The report also found that phishing attacks continue to proliferate. The volume of phishing messages grew from an average of 2.99 million messages a day to 5.70 million. One out of every 125 e-mail messages scanned by Symantec Brightmail AntiSpam was a phishing attempt, an increase of 100 percent from the last half of 2004. Symantec Brightmail AntiSpam antifraud filters were blocking more than 40 million phishing attempts per week on average, up from approximately 21 million per week at the beginning of January.

Additional key findings include the following:
Symantec observed that denial-of-service attacks grew from an average of 119 per day to 927 per day during the first half of 2005 - a 680 percent increase over the previous reporting period. The most frequently targeted industry was education, followed by small business and financial services.

The time between the disclosure of a vulnerability and the release of associated exploit code decreased from 6.4 days to 6.0 days.

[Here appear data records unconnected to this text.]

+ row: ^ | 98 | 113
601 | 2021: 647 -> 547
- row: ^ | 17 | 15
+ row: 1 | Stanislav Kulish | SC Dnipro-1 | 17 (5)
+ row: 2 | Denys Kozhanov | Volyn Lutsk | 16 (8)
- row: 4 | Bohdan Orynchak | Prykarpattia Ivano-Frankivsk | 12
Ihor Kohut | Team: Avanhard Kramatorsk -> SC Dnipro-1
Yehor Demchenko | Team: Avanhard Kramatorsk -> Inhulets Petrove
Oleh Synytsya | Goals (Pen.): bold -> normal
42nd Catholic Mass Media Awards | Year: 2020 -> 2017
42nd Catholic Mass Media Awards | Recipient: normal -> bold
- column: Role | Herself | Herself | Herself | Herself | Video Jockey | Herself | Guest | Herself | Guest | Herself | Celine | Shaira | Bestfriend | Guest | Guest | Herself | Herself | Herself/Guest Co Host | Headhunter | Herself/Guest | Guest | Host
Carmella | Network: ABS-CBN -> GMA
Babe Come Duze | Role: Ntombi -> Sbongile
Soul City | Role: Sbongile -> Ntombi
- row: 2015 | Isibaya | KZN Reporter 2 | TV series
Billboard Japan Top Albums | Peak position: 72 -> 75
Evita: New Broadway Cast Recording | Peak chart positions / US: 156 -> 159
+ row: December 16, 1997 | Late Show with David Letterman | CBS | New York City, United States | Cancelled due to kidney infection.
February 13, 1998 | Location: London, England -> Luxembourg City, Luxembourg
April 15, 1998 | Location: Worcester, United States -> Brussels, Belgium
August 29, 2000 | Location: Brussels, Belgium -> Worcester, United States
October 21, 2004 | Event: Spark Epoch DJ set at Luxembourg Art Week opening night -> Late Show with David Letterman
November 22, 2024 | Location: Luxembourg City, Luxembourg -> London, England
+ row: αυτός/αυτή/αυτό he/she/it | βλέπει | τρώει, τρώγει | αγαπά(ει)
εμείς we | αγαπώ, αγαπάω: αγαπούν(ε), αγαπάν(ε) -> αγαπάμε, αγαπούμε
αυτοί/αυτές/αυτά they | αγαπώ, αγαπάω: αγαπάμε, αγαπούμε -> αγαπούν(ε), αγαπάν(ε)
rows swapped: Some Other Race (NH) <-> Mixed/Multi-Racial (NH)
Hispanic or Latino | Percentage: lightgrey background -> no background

In addition, an average of 54 days elapsed between the appearance of a vulnerability and the release of an associated patch by the affected vendor. This means that, on average, 48 days elapsed between the release of an exploit and the release of an associated patch; during this time, systems are either vulnerable or administrators are forced to create their own workarounds to protect against exploitation.

During the first half of 2005, Symantec documented 1,862 new vulnerabilities - the highest number ever recorded in the Internet Security Threat Report. Ninety-seven percent of these vulnerabilities were classified as moderate or high in severity, and 59 percent of all vulnerabilities were found in Web application technologies, marking an increase of 59 percent over the previous reporting period and a 109 percent increase over the first six months of 2004.

A growing number of Win32 viruses and worm variants were also reported during the first half of 2005. Symantec documented 10,866 new Win32 virus and worm variants, an increase of 48 percent over the previous reporting period and 142 percent over the first half of 2004.

Adware, spyware, and spam continue to propogate, according to the report. Eight of the top 10 adware programs were installed through Web browsers. Of the top 10 adware programs reported, five hijacked browsers. Six of the top 10 spyware programs were bundled with other programs and six were installed through Web browsers. Symantec also observed that spam made up 61 percent of all e-mail traffic and that 51 percent of all spam received worldwide originated in the United States.

An analysis of future and emerging trends concluded that an increase in the number of attacks and threats directed at wireless networks is likely. In addition, Voice over Internet protocol (VoIP) threats are expected to emerge as more enterprises merge their data and voice networks.